Tuesday, March 9, 2010

Screens Really Two-Way? wed sec.

Jameson seems to give the window two primary functions, summarized by his quote of Milton:
"Window... to admit light or air, or both, and to afford view of what is outside and inside..."

This question is brought up with regard to the Garcia's house. Were the purely glass walls for the purpose of letting in light, or seeing out (as suggested by the eye-shape of the house itself)? These questions for me seemed straight forward, and can be seen in the use of blinds, tinted windows, etc.

However, when Jameson first suggests the television as a window, I had some doubts.

"In which direction does this window "face"? Looking out onto the world, presenting a view of the distant (tele-vision)? Or does it intrude into the home, all the homes, transforming the space, transporting the "world" into the world of the homes..."

To make this comparison, I think you first have to look at the functions of the window.
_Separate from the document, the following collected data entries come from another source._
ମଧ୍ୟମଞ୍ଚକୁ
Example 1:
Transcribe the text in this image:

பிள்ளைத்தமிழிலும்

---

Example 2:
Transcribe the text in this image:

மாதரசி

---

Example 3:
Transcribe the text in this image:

The first is to allow light to pass through. To this, Jameson says that the television set projects light into the room of the view, just as light comes through the window into your home. The second is allow sight through. To this, Jameson says that the television allows you to see out of your home into the outside world. On the surface, these seem like adequate parallels.
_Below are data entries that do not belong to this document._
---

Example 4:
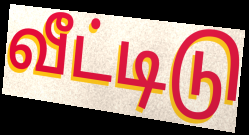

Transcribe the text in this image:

வீட்டிடு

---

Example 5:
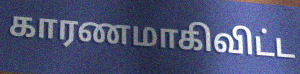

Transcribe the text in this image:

காரணமாகிவிட்ட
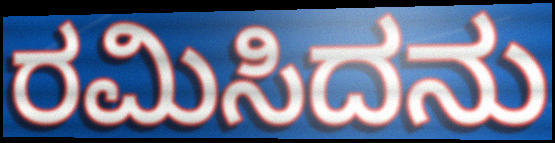
ರಮಿಸಿದನು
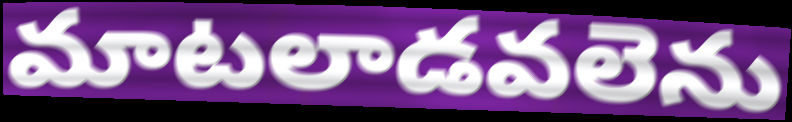
మాటలాడవలెను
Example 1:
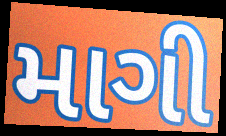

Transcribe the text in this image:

માગી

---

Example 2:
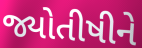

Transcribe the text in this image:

જ્યોતીષીને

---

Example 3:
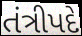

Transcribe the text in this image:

તંત્રીપદે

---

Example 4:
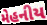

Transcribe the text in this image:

મેહનીય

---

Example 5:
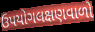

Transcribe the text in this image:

ઉપયોગલક્ષણવાળો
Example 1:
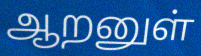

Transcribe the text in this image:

ஆறனுள்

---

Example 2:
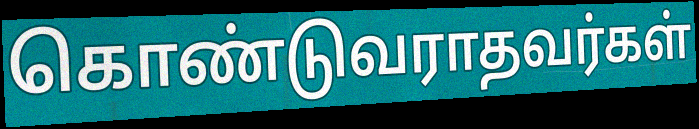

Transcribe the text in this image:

கொண்டுவராதவர்கள்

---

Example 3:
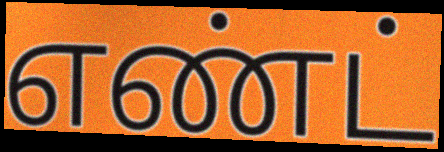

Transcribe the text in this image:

எண்ட்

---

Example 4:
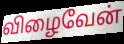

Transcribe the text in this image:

விழைவேன்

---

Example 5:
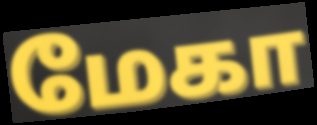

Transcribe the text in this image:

மேகா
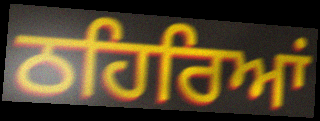
ਠਹਿਰਿਆਂ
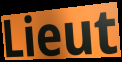
Lieut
However, what about the two-way nature of physical windows? At night, a lamp sheds light onto the street. Furthermore, a passer-by can see through a window into the home just as well as the inhabitants can see out. Does the television exhibit this same reversibility?
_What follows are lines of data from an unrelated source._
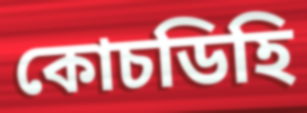
কোচডিহি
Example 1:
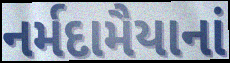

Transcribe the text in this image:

નર્મદામૈયાનાં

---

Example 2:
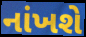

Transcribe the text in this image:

નાંખશે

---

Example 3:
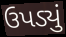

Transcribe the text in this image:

With regards to this question, Victor Burgin's inquiry on JenniCam seems very interesting. While many on the internet fit Freud's "exhibitionist" theory, one of "see and be seen", Jennifer defied this paradigm. Instead, she allowed anyone to see her, while she had no view of her viewers. For her viewers, they could see without being seen. This may be what makes screens just incredible windows. How often have you wanted to just look out the window and not worry that someone could see you? It is the ability to preserve autonomy and privacy, which windows sacrificed, that makes screens (TV, or any extensions into the internet) so attractive.